Since no specific guideline documents are available for exposure risk from
N. fowleri, the critical concentrations values obtained in this study may help develop standards for swimming (Scenario 2) and neti pot™ use (Scenario 3) exposure scenarios. In general, the tolerable critical concentrations of
N. fowleri are much lower compared to those for
P. aeruginosa except for the swimming scenario with the annual risk metric which is still more than an order of magnitude below the
P. aeruginosa values. The critical concentrations for neti pot™ use are lower than the swimming scenarios for both risk metrics which is still more than an order of magnitude below the
P. aeruginosa values, which can be attributed to the higher contact rate during neti pot™ use compared to swimming. These results seem in agreement with the general perception that one would expect stringent standard requirement for neti pot™ use where water is forced through the nose and therefore the possibility of entering the brain is high. The tolerable mean critical concentration of
N. fowleri for the swimming scenario with the annual risk metric has a mean concentration 1.4 CFU/L, with a range from 0.29 to 4.0 CFU/L. Given that the end response is death with a 100% percent mortality rate, it may be wise to pick a lower range of critical concentration (0.29 CFU/L) for developing standards, and the same can be applied for developing standards for other scenarios related to
N. fowleri. Previous studies found the detection limit of
N. fowleri to be 1–50 cells per reaction using both the nested and real-time PCR assays [
19]. Considering 50 cells of
N. fowleri and 200 L as a volume of water sample to be filtered, the detection limit of
N. fowleri would be 0.25
N. fowleri/L which is also aligned with our calculated boundary concentration of
N. fowleri using the annual risk metric.
Higher tolerable concentration standard can be set for using hot plumbing water for contact lenses exposure scenarios for
P. aeruginosa but not for exposure scenarios for
N. fowleri. Optimum growth temperature for
P. aeruginosa and
N. fowleri are quite different.
P. aeruginosa can grow at temperatures between 10–42 °C, with an optimum growth temperature at 37 °C [
15]. For
N. fowleri, the growth temperatures are between 25–42 °C, and they can continue to survive for a long time at lower temperatures [
19]. Temperatures between 55–65 °C are generally suggested as effective for the elimination of waterborne pathogens, hot water temperatures above 60 °C are considered to present a risk of scalding [
62] and pipe corrosion [
63]. Thus, 55 °C is generally considered as microbial inactivation temperature and is used in premise plumbing. The mean critical concentrations for
P. aeruginosa were increased by approximately two-fold for both scenarios using heat treatment (Scenario 4a,b). Though this increment indicated that temperature control may be used to eradicate
P. aeruginosa from premise plumbing water systems; it may not have an impact on setting standard guidelines since the allowable mean concentrations are still undetectable (0.55 CFU/L, DALY metric) or at the lower end of the detectable range (55 CFU/L, annual rick metric) of most of the culture-based assays.

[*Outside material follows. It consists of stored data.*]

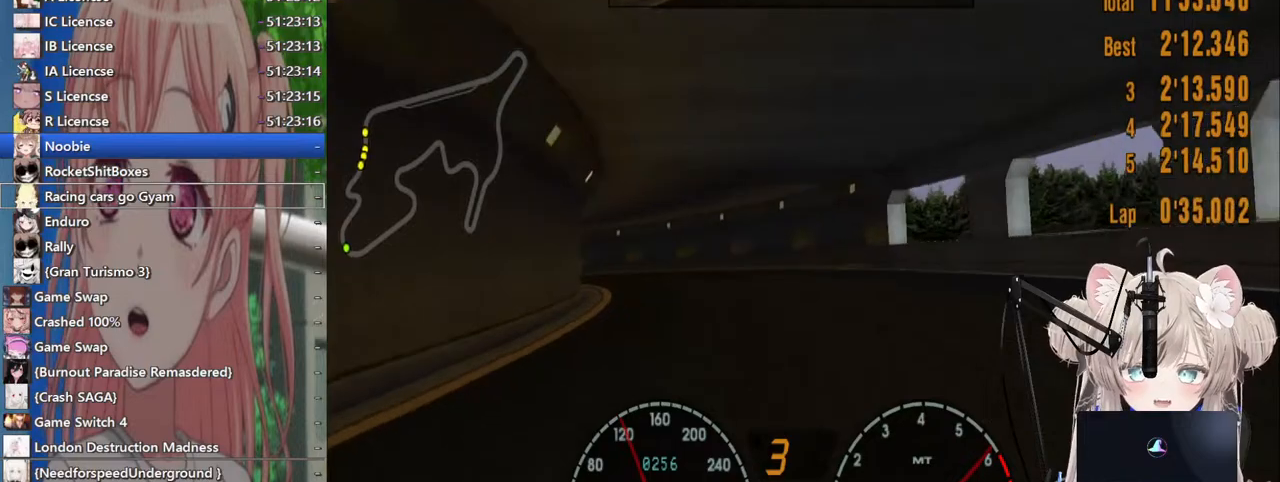
{"buttons": [], "left_stick": "left", "right_stick": "center", "events": []}
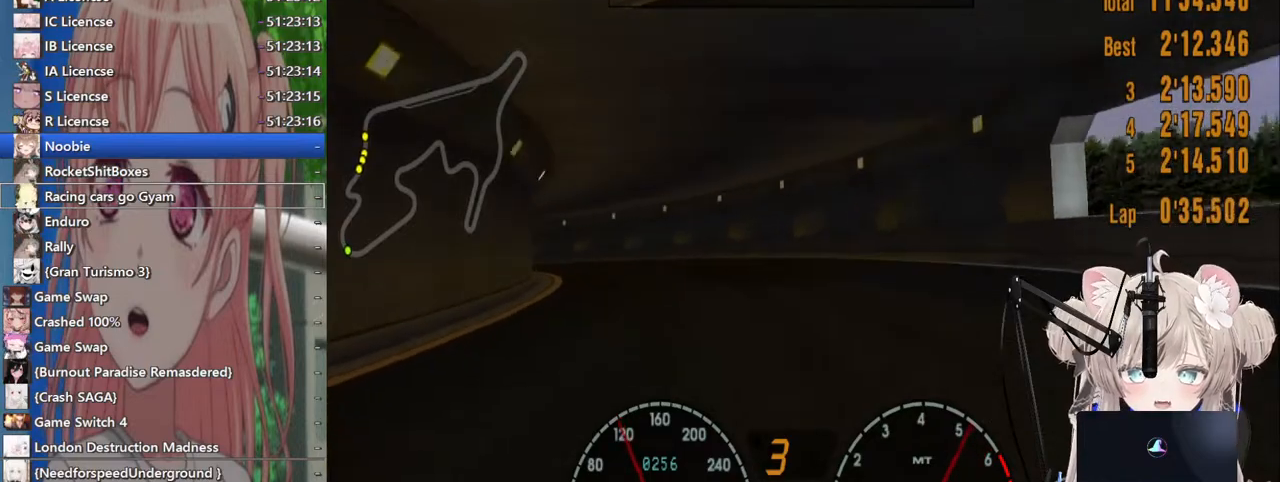
{"buttons": ["R2"], "left_stick": "left", "right_stick": "center", "events": [[200, "R2", "down"]]}
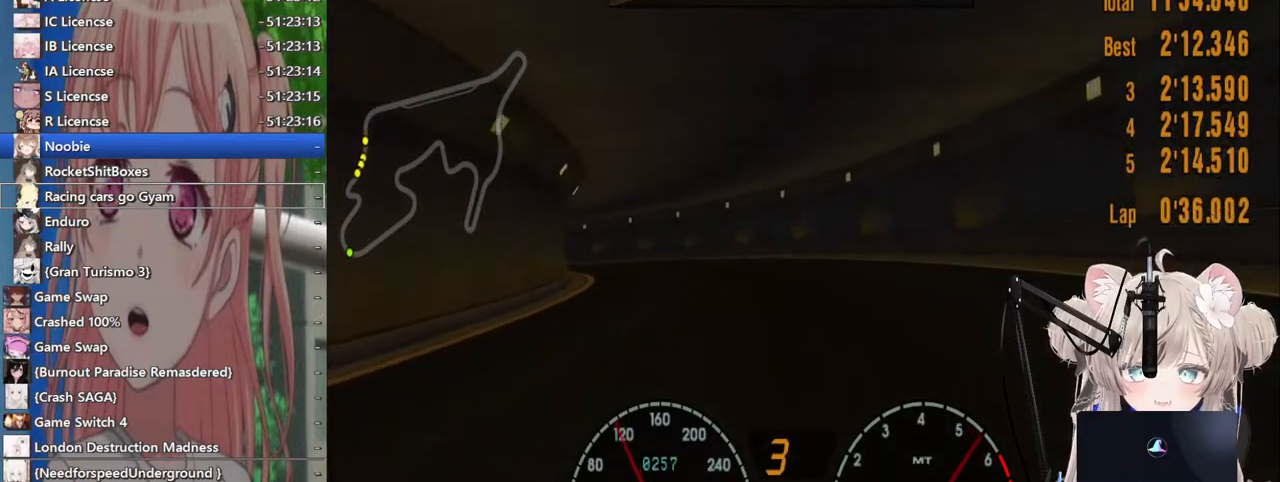
{"buttons": ["R2"], "left_stick": "left", "right_stick": "center", "events": []}
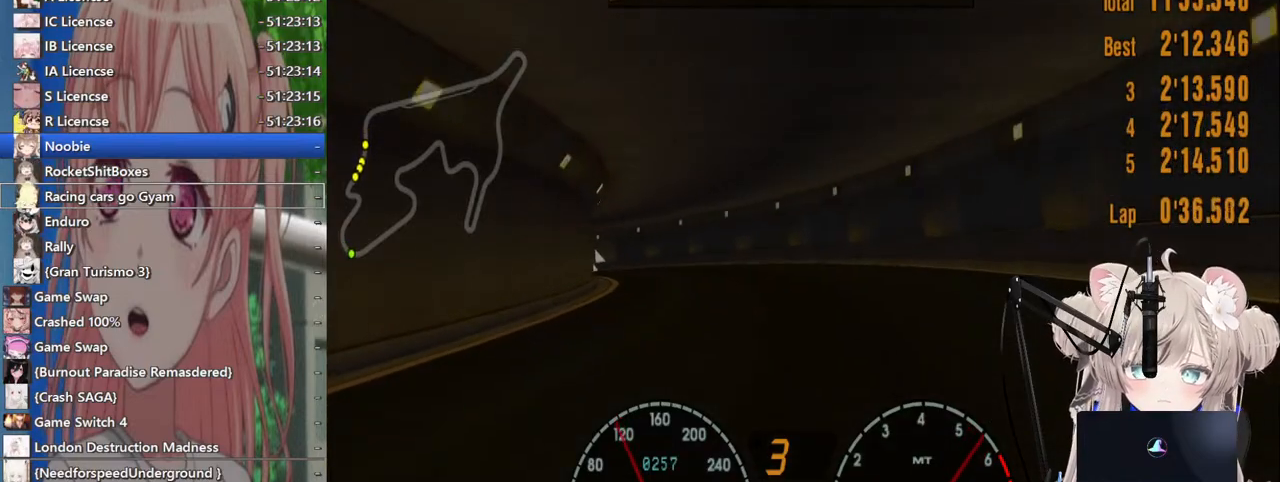
{"buttons": ["R2"], "left_stick": "left", "right_stick": "center", "events": []}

The change in critical concentrations for
N. fowleri after heat treatment was not significant. This might be due to the low heat inactivation constant for
N. fowleri (
Table 7).
There are various limitations of this study. Dose–response data used in this study were subject to uncertainty and variability which eventually influenced the calculated critical concentrations of P. aeruginosa and N. fowleri. More nasal instillation data are required to address this uncertainty and variability for N. fowleri. Uncertainty due to variation of frequencies of activities (i.e., swimming, neti pot™ use) and volume of water entering into the brain should be studied and analyzed to estimate the burden of disease associated with these organisms. The use L. pneumophila associated with Acanthamoeba trophozoites heat activation data for N. fowleri also introduced uncertainty in the heat inactivation estimates for N. fowleri.